Frank Uhlmann

Establishment of sister chromatid cohesion. (A) Establishment of cohesion during DNA replication. Replication fork-associated Eco1 acetylates Smc3, which renders cohesin resistant to the destabilizing activity of Wapl, a prerequisite for enduring sister chromatid cohesion. How Wapl destabilizes cohesin, and what further impact it has on the establishment of cohesion, is not known. Several additional cohesion establishment factors are depicted at the replication fork. Their mechanism of action is unknown, but they could aid the passage of the replication fork through cohesin rings, potentially by coordinating lagging strand loop release with the encounter of cohesin. (B) Cohesion establishment in response to DNA breaks in G2. The ability of cohesin to link two of its binding sites might establish interactions between sister chromatids because of their proximity in G2. In response to DNA damage, Eco1 stabilizes these links by Scc1 acetylation, which might be aided by the recruitment of Eco1 to break sites and genome-wide Scc1 phosphorylation by the damage-activated Chk1 kinase. Ac, acetyl group; Chl, chromosome loss; Csm, chromosome segregation in meiosis; Ctf, chromosome transmission fidelity; Eco, establishment of cohesion; Fen, flap endonuclease; Mrc, mediator of the replication checkpoint; PCNA, proliferating cell nuclear antigen; RFC, replication factor C; Scc, sister chromatid cohesion; Smc, structural maintenance of chromosomes; Tof, topoisomerase-1-associated factor; Wapl, wings apart-like.

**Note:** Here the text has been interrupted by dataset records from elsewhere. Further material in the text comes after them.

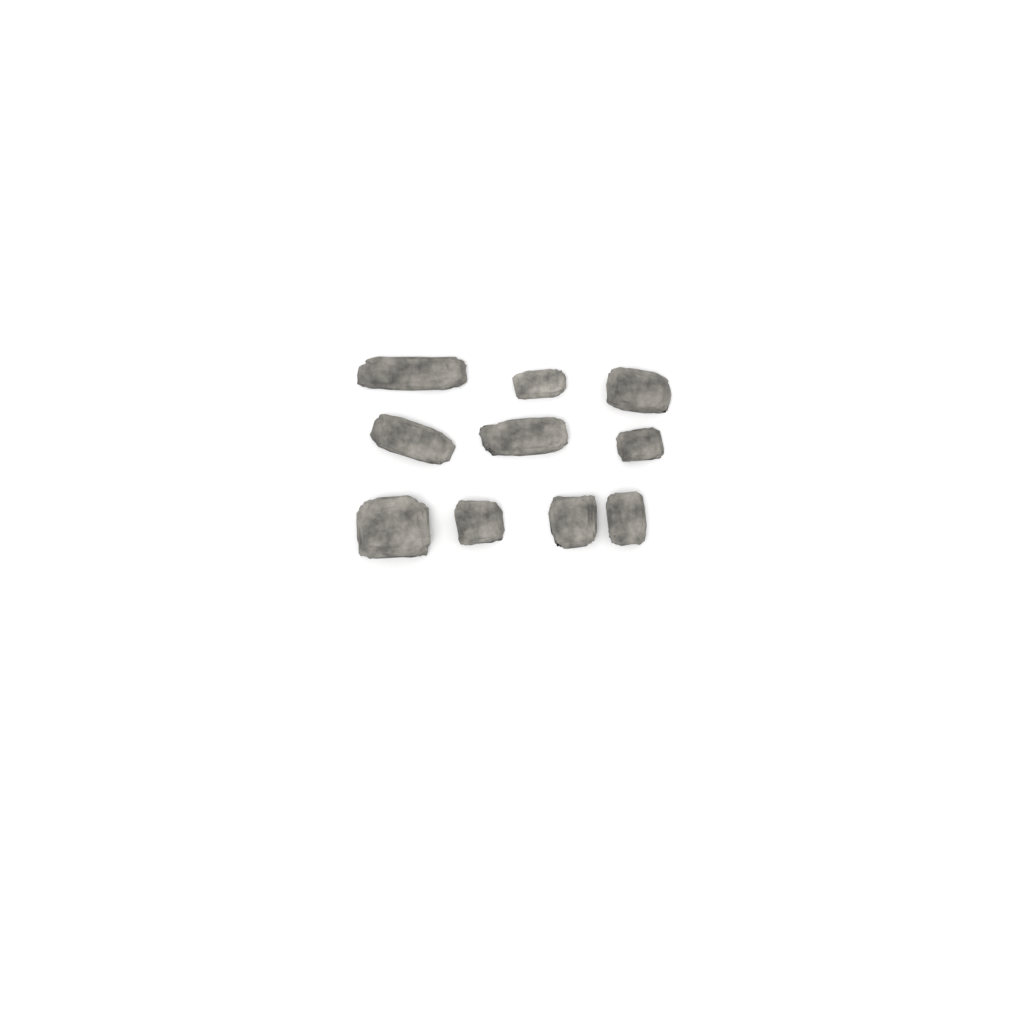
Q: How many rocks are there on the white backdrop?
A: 10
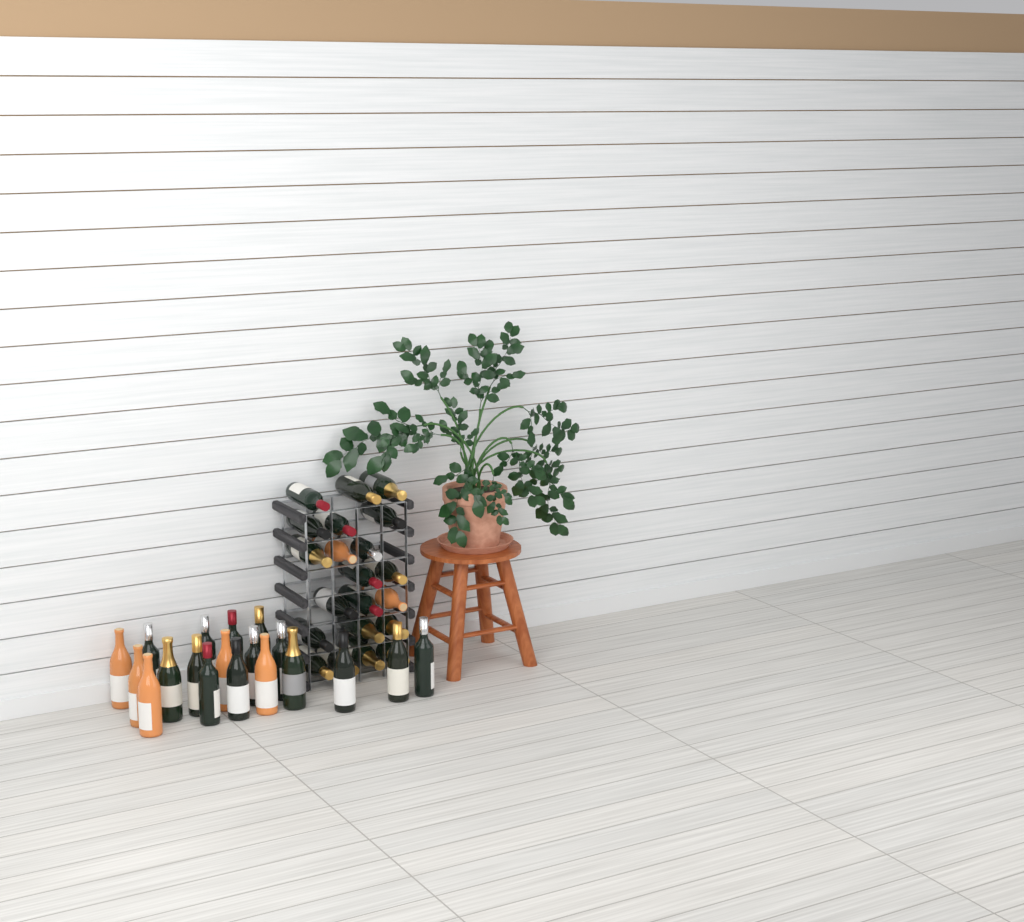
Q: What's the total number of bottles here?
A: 40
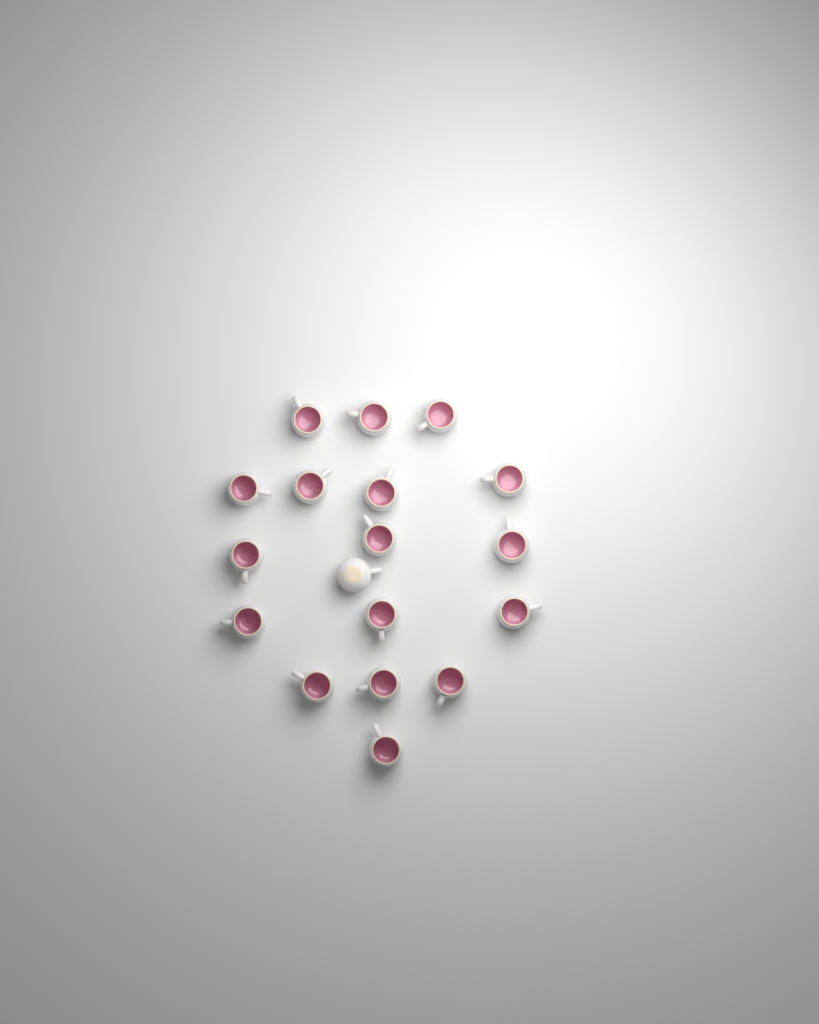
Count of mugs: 18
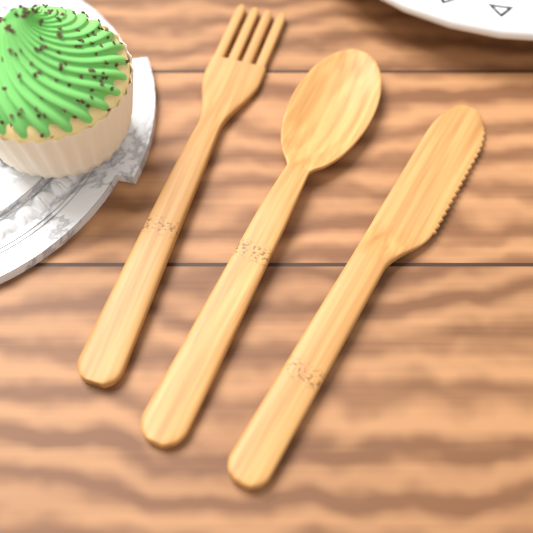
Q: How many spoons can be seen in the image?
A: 1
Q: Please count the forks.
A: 1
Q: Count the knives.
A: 1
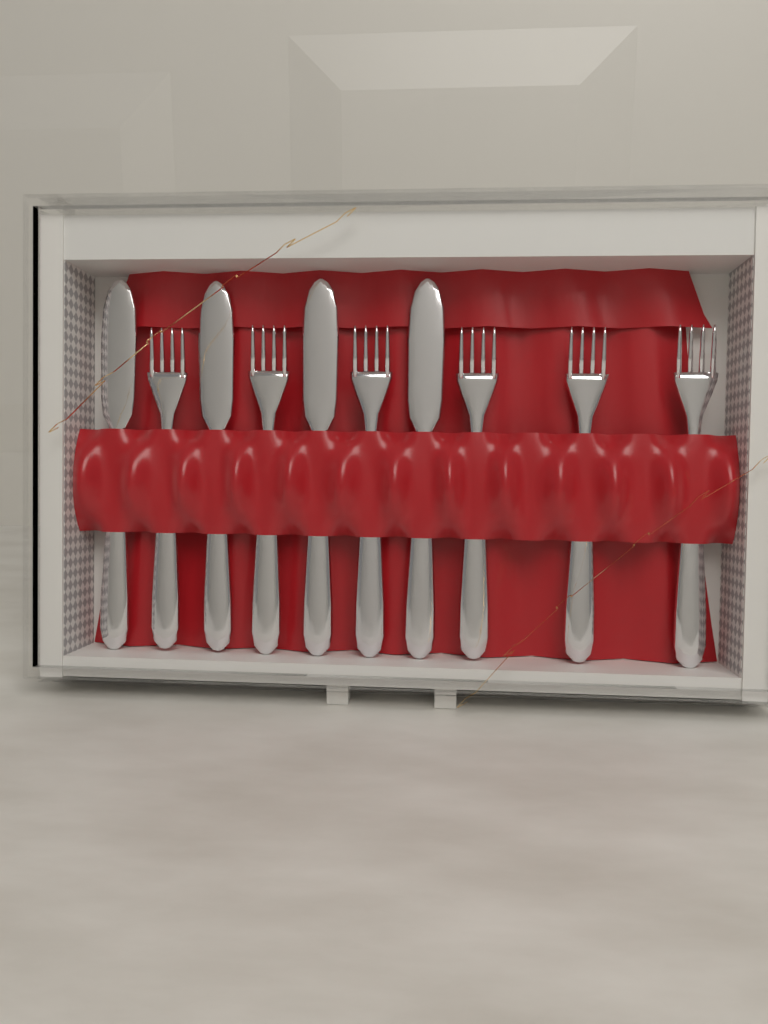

Comparison of Smc complexes and their possible modes of action on chromosomes. (A) Cartoon of the subunit composition of the bacterial Smc complex, its binding sites along the circular bacterial chromosome, and a proposal of how it might compact the chromosome by establishing links between neighbouring binding sites. The movement of bacterial replication products towards opposite cell poles initiates from the parS partitioning locus, which is enriched in Smc complexes. Additional binding sites along the chromosome arms correlate with highly expressed genes, such as rRNA (rrn) and tRNA (trn). (B) The eukaryotic condensin complex has a chromosomal association pattern reminiscent of the bacterial Smc complex. It is enriched at the centromere (CEN) and at highly transcribed loci along the chromosome arms, including rRNA, tRNA and ribosomal protein genes (RPS and RPL). Condensin may similarly promote chromosome compaction by establishing interactions between neighbouring binding sites. The enrichment around the centromere provides additional mechanical stability around this locus during chromosome segregation. (C) Cohesin associates with chromosomes at the same loci as condensin, but shows pronounced translocation on loading in response to transcription, perhaps because of its longer mean residence time on chromosomes. Cohesin also establishes interactions between neighbouring binding sites as part of transcriptional insulators but has specialized in establishing stable interactions between sister chromatids during DNA replication. Brn, barren; Pds, precocious dissociation of sister chromatids; rRNA, ribosmal RNA; Scc, sister chromatid cohesion; Scp, segregation and condensation protein; Smc, structural maintenance of chromosomes; tRNA, transfer RNA; Wapl, wings apart-like; Ycg, yeast CapG; Ycs, yeast condensin subunit.